A canção tem uma participação especial do cantor Flávio Leandro.
A Bodega de “seu Cacá” marcou uma época no comércio local, principalmente no atendimento de famílias que moravam próximo da “rua de baixo”, Coréia, Flaviano Guimarães, Cajueiro e moradores da área rural, de lagoa do Boi a Pinhões, Itamotinga, Abóbora, Poções, dentre quase uma centena de povoados no interior de Juazeiro, que ali se abasteciam. A grande maioria, lembra os filhos, deixava na “Caderneta de fiado” um débito para pagar “no mês que vem ” e consequentemente levar outra feira.
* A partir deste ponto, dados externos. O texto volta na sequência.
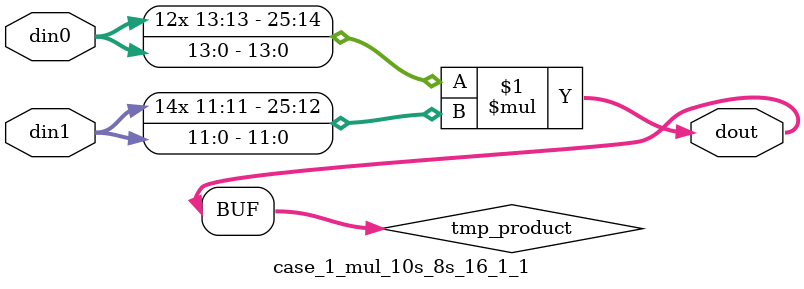
<source format=v>

`timescale 1 ns / 1 ps

 module case_1_mul_10s_8s_16_1_1(din0, din1, dout);
parameter ID = 1;
parameter NUM_STAGE = 0;
parameter din0_WIDTH = 14;
parameter din1_WIDTH = 12;
parameter dout_WIDTH = 26;

input [din0_WIDTH - 1 : 0] din0; 
input [din1_WIDTH - 1 : 0] din1; 
output [dout_WIDTH - 1 : 0] dout;

wire signed [dout_WIDTH - 1 : 0] tmp_product;



























assign tmp_product = $signed(din0) * $signed(din1);








assign dout = tmp_product;





















endmodule

</source>
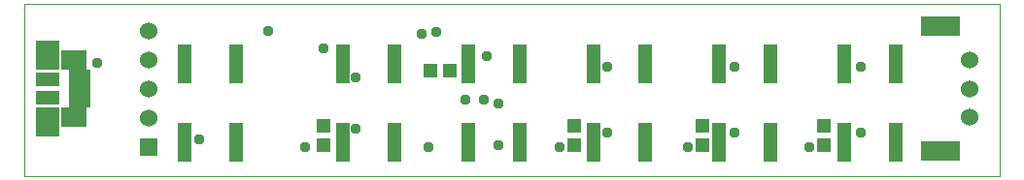
<source format=gts>
G75*
%MOIN*%
%OFA0B0*%
%FSLAX25Y25*%
%IPPOS*%
%LPD*%
%AMOC8*
5,1,8,0,0,1.08239X$1,22.5*
%
%ADD10C,0.00000*%
%ADD11R,0.04737X0.13398*%
%ADD12R,0.05131X0.04737*%
%ADD13R,0.04737X0.05131*%
%ADD14R,0.07493X0.02572*%
%ADD15R,0.09068X0.06607*%
%ADD16R,0.08280X0.10150*%
%ADD17R,0.08268X0.04528*%
%ADD18R,0.06000X0.06000*%
%ADD19C,0.06000*%
%ADD20R,0.13300X0.06800*%
%ADD21C,0.03778*%
D10*
X0002265Y0032362D02*
X0002265Y0091417D01*
X0336910Y0091417D01*
X0336910Y0032362D01*
X0002265Y0032362D01*
D11*
X0057156Y0043976D03*
X0074873Y0043976D03*
X0111406Y0043976D03*
X0129123Y0043976D03*
X0154406Y0043976D03*
X0172123Y0043976D03*
X0197406Y0043976D03*
X0215123Y0043976D03*
X0240406Y0043976D03*
X0258123Y0043976D03*
X0283406Y0043976D03*
X0301123Y0043976D03*
X0301123Y0070748D03*
X0283406Y0070748D03*
X0258123Y0070748D03*
X0240406Y0070748D03*
X0215123Y0070748D03*
X0197406Y0070748D03*
X0172123Y0070748D03*
X0154406Y0070748D03*
X0129123Y0070748D03*
X0111406Y0070748D03*
X0074873Y0070748D03*
X0057156Y0070748D03*
D12*
X0104765Y0049459D03*
X0104765Y0042766D03*
X0191015Y0042766D03*
X0191015Y0049459D03*
X0234765Y0049459D03*
X0234765Y0042766D03*
X0276635Y0042766D03*
X0276635Y0049459D03*
D13*
X0148111Y0068612D03*
X0141418Y0068612D03*
D14*
X0021288Y0067480D03*
X0021288Y0064921D03*
X0021288Y0062362D03*
X0021288Y0059803D03*
X0021288Y0057244D03*
D15*
X0019320Y0052520D03*
X0019320Y0072205D03*
D16*
X0010265Y0073976D03*
X0010265Y0050748D03*
D17*
X0010265Y0059311D03*
X0010265Y0065413D03*
D18*
X0044765Y0042362D03*
D19*
X0044765Y0052362D03*
X0044765Y0062362D03*
X0044765Y0072362D03*
X0044765Y0082362D03*
X0326482Y0072205D03*
X0326482Y0062362D03*
X0326482Y0052520D03*
D20*
X0316640Y0040862D03*
X0316640Y0083862D03*
D21*
X0289135Y0069862D03*
X0246015Y0069862D03*
X0202265Y0069862D03*
X0161015Y0073612D03*
X0138515Y0081112D03*
X0143515Y0081737D03*
X0104765Y0076112D03*
X0086015Y0082362D03*
X0027265Y0071112D03*
X0116015Y0066112D03*
X0153515Y0058612D03*
X0159765Y0058612D03*
X0164765Y0057362D03*
X0202265Y0047362D03*
X0186015Y0042362D03*
X0164765Y0042912D03*
X0141015Y0042362D03*
X0116015Y0048612D03*
X0098515Y0042362D03*
X0062265Y0044862D03*
X0229765Y0042362D03*
X0246015Y0047362D03*
X0271635Y0042362D03*
X0289135Y0047362D03*
M02*

</source>
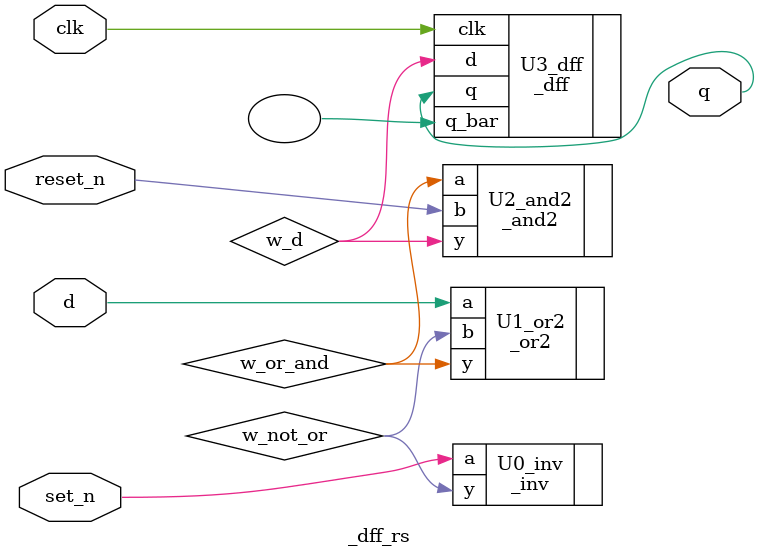
<source format=v>
module _dff_rs(clk, set_n, reset_n, d, q);
	input clk, set_n, reset_n, d;
	output q;

	wire w_not_or, w_or_and, w_d;

	_inv U0_inv(.a(set_n), .y(w_not_or));
	_or2 U1_or2(.a(d), .b(w_not_or), .y(w_or_and));
	_and2 U2_and2(.a(w_or_and), .b(reset_n), .y(w_d));
	_dff U3_dff(.clk(clk), .d(w_d), .q(q), .q_bar());
	
	// Note : D flip-flop with active-low synchronous reset and set
endmodule

</source>
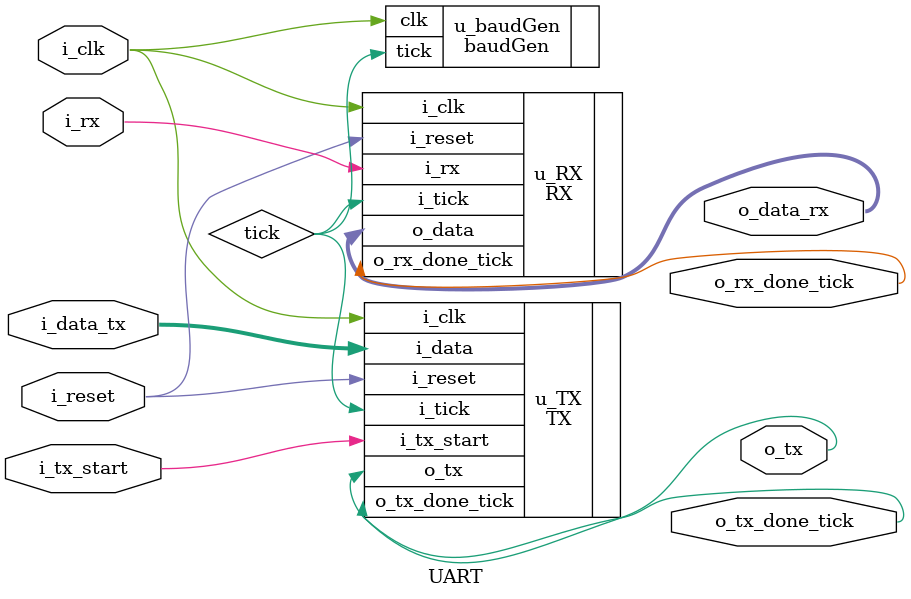
<source format=v>
`timescale 1ns / 1ps


module UART
#( 
    parameter                  NB_DATA     = 9,       //Numero de bits del dato
    parameter                  SB_TICK     = 16,       //Numero de Ticks que dura un bit  
    parameter                  BAUD_RATE   = 9600,
    parameter                  CLK_FREC    = 50000000 // 50 MHz
)
(
    // INPUTS
    input wire                  i_clk,
    input wire                  i_reset,
    
    //Input TX
    input wire                  i_tx_start,           //Habilita el comienzo de transmision
    input wire [NB_DATA-1:0]    i_data_tx,            //Dato en paralelo a transmitir
    //Input RX
    input wire                  i_rx,                 //Cable de recepcion de la informacion serial 


    // OUTPUTS
    //Output TX
    output wire                 o_tx_done_tick,       //Aviso de finalizacion de la transmision
    output wire                 o_tx,                 //Wire de transmisión
    //Output RX
    output wire                 o_rx_done_tick,       //Aviso de finalizacion de recepcion
    output wire [NB_DATA-1:0]   o_data_rx             //Dato recibido, mostrado en paralelo
);




    wire                        tick;               //Ticks de entrada del baudGen
    
    reg [2:0]                   state_reg,      state_next;         //
    reg [3:0]                   tickCounter_reg,tickCounter_next;   // Contador de ticks del baudGen
    reg [3:0]                   bitCounter_reg, bitCounter_next;    // Contador de bits transmitidos
    reg [NB_DATA-1:0]           buffer_reg,     buffer_next;        // Buffer de datos a transmitir
    reg                         tx_reg,         tx_next;            //
    //reg                         o_tx_done_tick_reg, o_tx_done_tick_next;
    
    
    
    baudGen#
    (.BAUD_RATE(BAUD_RATE), .CLK_FREC(CLK_FREC))
    u_baudGen
    (.clk(i_clk),.tick(tick));


    TX#
    (
        .NB_DATA(NB_DATA), 
        .SB_TICK(SB_TICK))
    u_TX
    (
        .i_clk      (i_clk),
        .i_reset    (i_reset),
        .i_tx_start (i_tx_start),
        .i_tick     (tick),
        .i_data     (i_data_tx),
        .o_tx_done_tick(o_tx_done_tick),
        .o_tx       (o_tx));
    
    RX
    #(
        .NB_DATA      (NB_DATA),
        .SB_TICK      (SB_TICK)
    )
    u_RX
    (
        .i_clk        (i_clk),
        .i_reset      (i_reset),
        .i_tick       (tick),
        .i_rx         (i_rx),
        .o_rx_done_tick(o_rx_done_tick),
        .o_data       (o_data_rx)
    );
    
            
endmodule

</source>
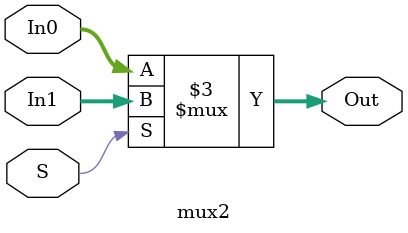
<source format=sv>
module mux2(input logic S,
					 input logic [15:0] In0, In1,
					 output logic [15:0] Out);
					 
always_comb
	begin
		if(S)
			Out = In1;
		else	
			Out = In0;
	end

endmodule	
</source>
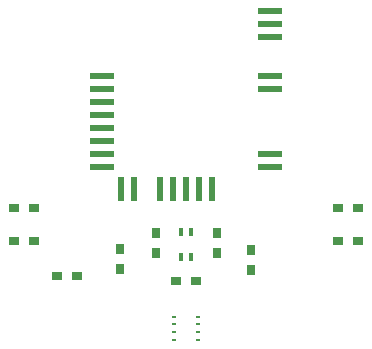
<source format=gbr>
G04 DipTrace 3.2.0.1*
G04 TopPaste.gbr*
%MOIN*%
G04 #@! TF.FileFunction,Paste,Top*
G04 #@! TF.Part,Single*
%ADD33R,0.015748X0.031496*%
%ADD37R,0.011811X0.005906*%
%ADD39R,0.082677X0.019685*%
%ADD41R,0.019685X0.082677*%
%ADD45R,0.031496X0.035433*%
%ADD47R,0.035433X0.031496*%
%FSLAX26Y26*%
G04*
G70*
G90*
G75*
G01*
G04 TopPaste*
%LPD*%
D47*
X-505906Y-265748D3*
X-572835D3*
D45*
X-220472Y-360236D3*
Y-293307D3*
D47*
X-429480Y-384189D3*
X-362551D3*
X32358Y-400140D3*
X-34571D3*
X-505906Y-157480D3*
X-572835D3*
X572835D3*
X505906D3*
D45*
X215245Y-297623D3*
Y-364552D3*
D47*
X505906Y-265748D3*
X572835D3*
D45*
X-99507Y-306308D3*
Y-239379D3*
D41*
X43307Y-94488D3*
X0D3*
X86614D3*
D39*
X279528Y-19685D3*
Y23622D3*
Y240157D3*
Y283465D3*
Y413386D3*
Y456693D3*
Y500000D3*
X-279528Y-19685D3*
Y23622D3*
Y66929D3*
Y110236D3*
Y153543D3*
Y196850D3*
Y240157D3*
Y283465D3*
D41*
X-43307Y-94488D3*
X-86614D3*
X-173228D3*
X-216535D3*
D37*
X-40354Y-544673D3*
Y-570264D3*
X40354D3*
Y-544673D3*
X-40354Y-519083D3*
Y-595854D3*
X40354D3*
Y-519083D3*
D33*
X-17827Y-319323D3*
Y-236646D3*
X17606Y-319323D3*
Y-236646D3*
D45*
X102825Y-306520D3*
Y-239591D3*
M02*

</source>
Dessa Bodega, situada no início da Flaviano Guimarães, “seu” Cacá criou e educou os 6 filhos, Gervilson, Engenheiro/Sanfoneiro; Miriam/Psicóloga; Edson Duarte, Ex-deputado e ex-ministro do Meio Ambiente; Edilson, Empresário; Célia, Advogada e Wilson Duarte ou Zé Brocoió, Radialista e humorista.
“Fomos criados todos dentro dessa bodega, ajudando a atender a clientela de amigos e aprendendo desde cedo as operações matemáticas, os primeiros conceitos de economia, mas principalmente uma regra que nosso pai não abria mão: o respeito aos clientes, todos eles colocados na conta de amigos e amigas”, disse Wilson Duarte, que é autor, com o irmão Gervilson Duarte, duma canção intitulada Bodega da Saudade, que conta a história dessa Bodega e faz uma homenagem a “seu” Cacá, que faleceu há cinco anos.
Casado com Dona Judite, que ainda mora no mesmo local onde funcionou durante muitas décadas a bodega, “Seu Cacá” deixou uma marca que ainda é muito lembrada: Sua irreverência, seu jeito de receber amigos e contar histórias e mais histórias.
Outras bodegas também tiveram seu apogeu de sucesso naquela área: A de “Seu Maninho”, na Flaviano e as bodegas de “Seu Zé Melancia” e a de “Seu Neném", na Henrique Rocha.
Redação Blog Foto: Ney Vital
4 comentários
30 de May / 2019 às 20h20
Lembro da venda de seu Cacá. Onde meu avô fazia a feira praclevat pra o interior do município. E não esquecendo a venda de seu ze melancia. Situada no final da rua Henrique Rocha. Onde também cedia de quase tudo.
31 de May / 2019 às 08h26
Quantas lembranças boas, minha infância foi na Rua 15 de novembro, fazia muitas compras pesadas na hora em quantidades pequenas, como MEIO QUILO em sacos de papel na venda do "Seu Cacà" "Seu Nenem" "Zé melancia" "Seu Maninho", e também lembro do armarinho do "Seu Zé Ramo". Que saudade éramos felizes.
31 de May / 2019 às 13h37
"E o produto precioso da budega era o amor fatiado no balcão"
31 de May / 2019 às 20h28
Parabens Geraldo, reportagem digna de quem tem o dom do jornalismo. Informação que esta ali e que poucos viram. Por isto sou ligado aqui no blog e programa de rádio.